==== Passage to read

A life-long contract. Other contracts between man and man may be for a limited time, but the natural aims and results of this contract of matrimony distinguish it and make it life-long.
Concubinage, or the union of man and woman outside of matrimony and for a limited time, is contrary to the law of nature, and is therefore per se one of those deadly sins which exclude from the kingdom of God. It voluntarily fails of those ends which the God of nature intends. Its aim may be merely sensuous gratification, or it may be evading the responsibilities which follow the production of children, whose welfare requires a life-long care. Either way, or in both ways, one of nature's primary laws is violated. And this is per se mortal sin; because the bonds of charity between man and man are broken, and equally so those between man and God, whose primary law is violated.
A fortiori, promiscuous fornication is violation of nature's law, and mortal sin (1 Cor. vi. 9).
The Catholic Church found the civilized world polluted far and wide by every conceivable violation of the law of nature; but she renewed the law of nature as part of her discipline, and grace to obey it was given.
But matrimony is not subject only to the law of nature. Since this permanent union of the man and woman must be voluntarily entered upon, it involves a contract of which society must take cognizance, and the family thus formed is one of the units which constitute the state, and becomes subject to its just laws, both in the creation of the contract and in the further ordering of the partnership. And, finally, marriage, as a sacrament of the Christian Church, becomes Holy Matrimony, and the definition given above needs to be completed thus: "Matrimony is a permanent union," etc., having power of conferring on the parties to it sanctifying grace for due fulfilment of its objects.

========

| Tasks and exercises |
A - According to the passage on matrimony, what was given along with the Church's renewal of the law of nature?
B - Reproduce word for word the part of the passage on matrimony that opens with the words containing "A life-long contract." and closes with "make it life-long.".
C - Quote every sentence in the passage on matrimony that contains the exact phrase "the law of nature".

==== Supplied material

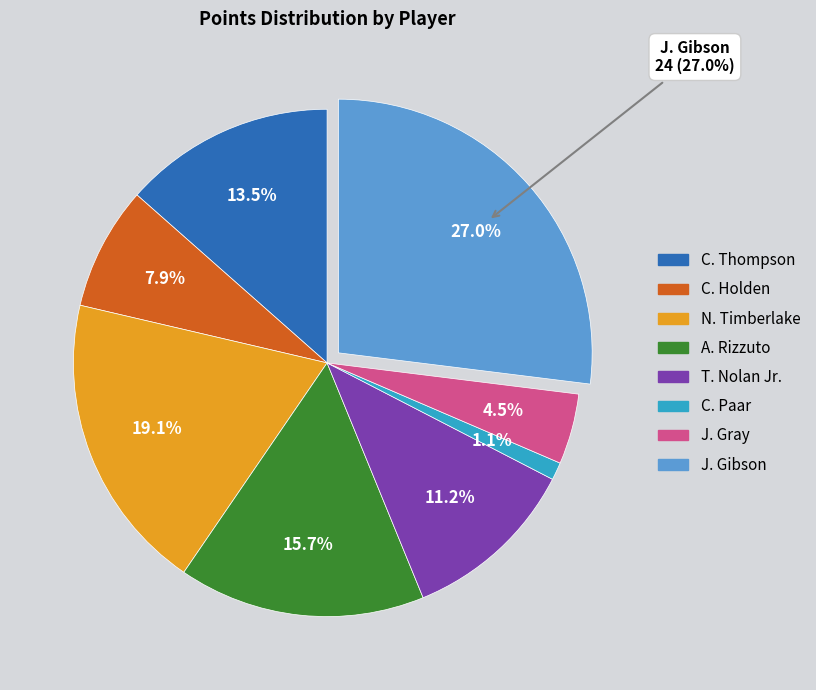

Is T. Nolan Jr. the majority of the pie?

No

========

| Solutions in order |
A - Grace to obey it was given.

B -
A life-long contract. Other contracts between man and man may be for a limited time, but the natural aims and results of this contract of matrimony distinguish it and make it life-long.

C -
- Concubinage, or the union of man and woman outside of matrimony and for a limited time, is contrary to the law of nature, and is therefore per se one of those deadly sins which exclude from the kingdom of God.
- The Catholic Church found the civilized world polluted far and wide by every conceivable violation of the law of nature; but she renewed the law of nature as part of her discipline, and grace to obey it was given.
- But matrimony is not subject only to the law of nature.